**GIVEN REQUEST 1:** Shorten the paragraph that begins "That aunt was pretty much" in the passage about Old Navy and Target, keeping its main facts.

Thinking about Old Navy in the '90s, as the last attempt I can remember to build a mass brand.
Which, ironically, should have been a warning about the impending collapse of the mall, because that would have been department store territory a generation earlier.
Department stores got big by gathering a complete selection of consumer goods under one roof, then served as the "anchors" that allowed the mall form of non-urban retail, which was replicable enough to allow national chains, then with '90s-level supply chains (computerized tracking and third-world production) they could poach consumer staples from the department anchors
Also the fun, flip, later 90s suburban cool branding was exactly the angle non-mall big box stores were pitching themselves – you can get the benefits of Wal-Mart without the non-cosmopolitan stigma now! You can pronounce it "Tar-JHAY"!
Yeeeeah, old Old Navy was my main source of new clothes for my teen years, mostly because my fashionable and rich Aunt who had a surprisingly good understanding of the needs of teens gave me and my siblings $100 Old Navy gift cards for Christmas for several years. There was an Old Navy outlet store near us, and $100 spent carefully lasted us the whole year. I even bought Old Navy notebooks and trash cans, and I'm actually wearing one of the sports bras I bought back then right now, so the clothing lasted pretty good too!
That aunt was pretty much my entire fashion inspiration as a youth, and she was the one who taught me "Tar-JHAY". The impact of Target's Design for All program in softlines cannot be underestimated; they brought people who would never set foot in a Walmart ("do they sell like wall stuff?") rushing to Target to buy limited edition designer pieces, and made aspirational fashionistas eager to pay out more for Target softlines. It gave the whole store a kind of classy halo, and they've leaned into it.
This NYT article attributes the "Tar-JHAY" pronunciation to the Design for All program. “If you’re a big box store selling groceries and diapers, and you can bring people in for designer goods at low prices in a limited-edition environment, that’s a coup.”

**GIVEN REQUEST 2:** In the listing, switch "bbox" to "bounding box" in the lines running from the one holding "Document page, 1654x1241 pixels." through the one holding "title Questions diverses", inclusive. Return only those lines, otherwise unchanged.

**INPUT ROWS:**
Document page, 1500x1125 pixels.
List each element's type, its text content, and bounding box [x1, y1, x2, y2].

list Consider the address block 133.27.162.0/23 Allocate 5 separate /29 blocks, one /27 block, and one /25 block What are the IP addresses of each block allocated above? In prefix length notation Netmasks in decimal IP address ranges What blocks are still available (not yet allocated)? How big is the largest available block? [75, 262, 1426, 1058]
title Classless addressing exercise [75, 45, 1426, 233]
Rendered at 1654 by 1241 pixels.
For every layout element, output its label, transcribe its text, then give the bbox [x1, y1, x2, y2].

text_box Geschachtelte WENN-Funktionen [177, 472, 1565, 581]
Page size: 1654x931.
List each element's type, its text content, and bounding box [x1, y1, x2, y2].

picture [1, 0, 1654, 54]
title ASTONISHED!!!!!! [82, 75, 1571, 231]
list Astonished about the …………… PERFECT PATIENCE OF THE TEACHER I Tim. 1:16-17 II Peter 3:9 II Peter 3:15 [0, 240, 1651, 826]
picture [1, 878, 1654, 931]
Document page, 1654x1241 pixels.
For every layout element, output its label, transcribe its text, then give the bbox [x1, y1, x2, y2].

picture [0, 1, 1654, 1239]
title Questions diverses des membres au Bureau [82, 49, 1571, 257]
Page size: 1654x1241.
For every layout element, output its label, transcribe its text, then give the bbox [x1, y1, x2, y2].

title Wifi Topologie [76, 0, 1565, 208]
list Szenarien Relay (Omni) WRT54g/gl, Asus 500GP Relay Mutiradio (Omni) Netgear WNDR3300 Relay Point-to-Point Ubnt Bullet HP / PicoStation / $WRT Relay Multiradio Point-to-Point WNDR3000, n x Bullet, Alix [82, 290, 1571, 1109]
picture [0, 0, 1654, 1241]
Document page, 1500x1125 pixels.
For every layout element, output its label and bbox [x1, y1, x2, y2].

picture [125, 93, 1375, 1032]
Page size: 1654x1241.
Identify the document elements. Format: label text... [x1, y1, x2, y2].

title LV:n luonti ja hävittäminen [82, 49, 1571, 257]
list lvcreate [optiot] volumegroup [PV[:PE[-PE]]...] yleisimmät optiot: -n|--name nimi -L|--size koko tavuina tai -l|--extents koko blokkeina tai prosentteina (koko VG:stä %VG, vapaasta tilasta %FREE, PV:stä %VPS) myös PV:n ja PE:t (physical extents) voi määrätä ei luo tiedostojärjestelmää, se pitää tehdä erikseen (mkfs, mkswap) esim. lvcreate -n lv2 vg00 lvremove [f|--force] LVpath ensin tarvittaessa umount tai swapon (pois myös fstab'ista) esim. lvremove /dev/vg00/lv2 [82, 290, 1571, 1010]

**TASK ANSWER 1:** My aunt, my main fashion inspiration growing up, taught me "Tar-JHAY." Target's Design for All program in softlines had a huge impact. Its limited-edition designer pieces drew people who would never shop at Walmart, and aspiring fashionistas became willing to pay more for Target softlines. That gave the whole store a classy halo, which Target has leaned into.

**TASK ANSWER 2:**
Document page, 1654x1241 pixels.
For every layout element, output its label, transcribe its text, then give the bounding box [x1, y1, x2, y2].

picture [0, 1, 1654, 1239]
title Questions diverses des membres au Bureau [82, 49, 1571, 257]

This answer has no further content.